На экране двухлетний мальчик из Иркутска, избитый родителями. Он лежит раздетый на больничной койке, камера наезжает ближе — видны ожоги от окурков. Заглядываю в лицо отцу Арсению — он плачет.
Утром захожу в храм. У Сергея творческий токсикоз. Он капризен, как женщина, вынашивающая ребенка. Может вскочить среди ночи, побежать в церковь, взобраться на леса и писать до утра — как сегодня.
Снег идет крупными хлопьями. Сергей сидит на лесах и пишет Страшный суд. Однажды ему устроили фотосессию, в 97-м. Он тогда еще сольной карьерой занимался. На нем были узкие кожаные брюки, которые малы ему на несколько размеров. Лицо чесалось от грима. Сергей тогда был «сисипопочным», то есть популярным поп-певцом. Но иконы уже писал. Как-то вызвал его к себе архиепископ Самарский Сергий, очень корректно и деликатно с ним поговорил, и Сергей петь перестал.
— Почему вы пишете людей красивее и моложе, чем они есть? — спрашиваю я.
— Потому что я не их пишу, а портрет сердца человеческого.
— А на сердце, думаете, морщин не бывает?
— Бывают. И раны могут быть. Но я о сердце не материальном говорю, о душе, скорее. Мне неважно, известный человек или нет, я пишу его таким, каким он в душе своей есть…
— Ошибиться не боитесь? Вы ведь лично с Аллой Борисовной не знакомы.
— Это на ощущениях, а я им верю. А почему бы не верить, раз они есть? Люди спят в своих кроватках, и им снятся сны — добрые или недобрые. Это уж их дело. Вот Путин или Медведев, они сидят высоко над миром. А перед художником такие, какие есть. Уж извините, — говорит он с лесов, обращаясь не ко мне, а к воображаемым Путину с Медведевым.
В храме эхо.
— Но как понять, что у человека душа красивая? — спрашиваю я.
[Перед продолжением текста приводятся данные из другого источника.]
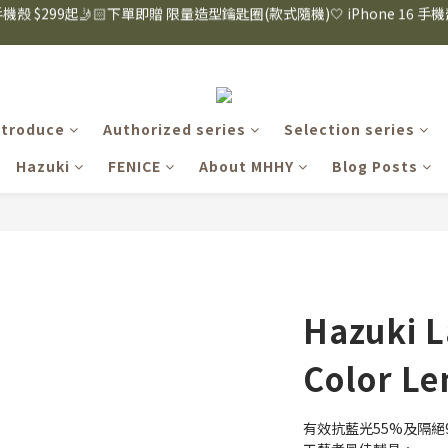
8購物節｜下單滿$1600折$100 / 滿$2200折$200 / 滿$3000折$300 (排除Hazuk
8購物節｜下單滿$1600折$100 / 滿$2200折$200 / 滿$3000折$300 (排除Hazuk
i眼鏡式放大鏡｜單入$3288 贈品牌保溫杯 (贈完為止) 雙入$6250💫 下單
s 手機殼 $299起🤳🏻下單即贈 限量造型鑰匙圈(款式隨機)🤍 iPhone 16 手
ntroduce
Authorized series
Selection series
8購物節｜下單滿$1600折$100 / 滿$2200折$200 / 滿$3000折$300 (排除Hazuk
Hazuki
FENICE
About MHHY
Blog Posts
Hazuki L
Color Le
有效抗藍光55%及隔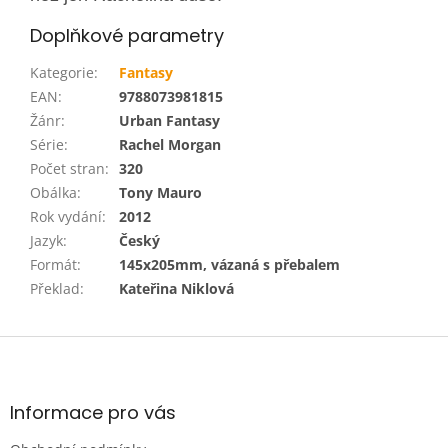
Doplňkové parametry
Kategorie
:
Fantasy
EAN
:
9788073981815
Žánr
:
Urban Fantasy
Série
:
Rachel Morgan
Počet stran
:
320
Obálka
:
Tony Mauro
Rok vydání
:
2012
Jazyk
:
Český
Formát
:
145x205mm, vázaná s přebalem
Překlad
:
Kateřina Niklová
Z
á
p
a
Informace pro vás
t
— Кристинка к нам дважды заезжала. А Алла Борисовна — умничка, она деньги на этот келейный корпус пожертвовала. Понять человека — это ведь тоже своего рода таинство…
— Которое не имеет ничего общего с тем, что отец Арсений к Пугачевой хорошо относится?
— Хорошее в любом человеке есть. Иногда оно просто скрыто. Но никогда, никогда нельзя лишать человека шанса на спасение!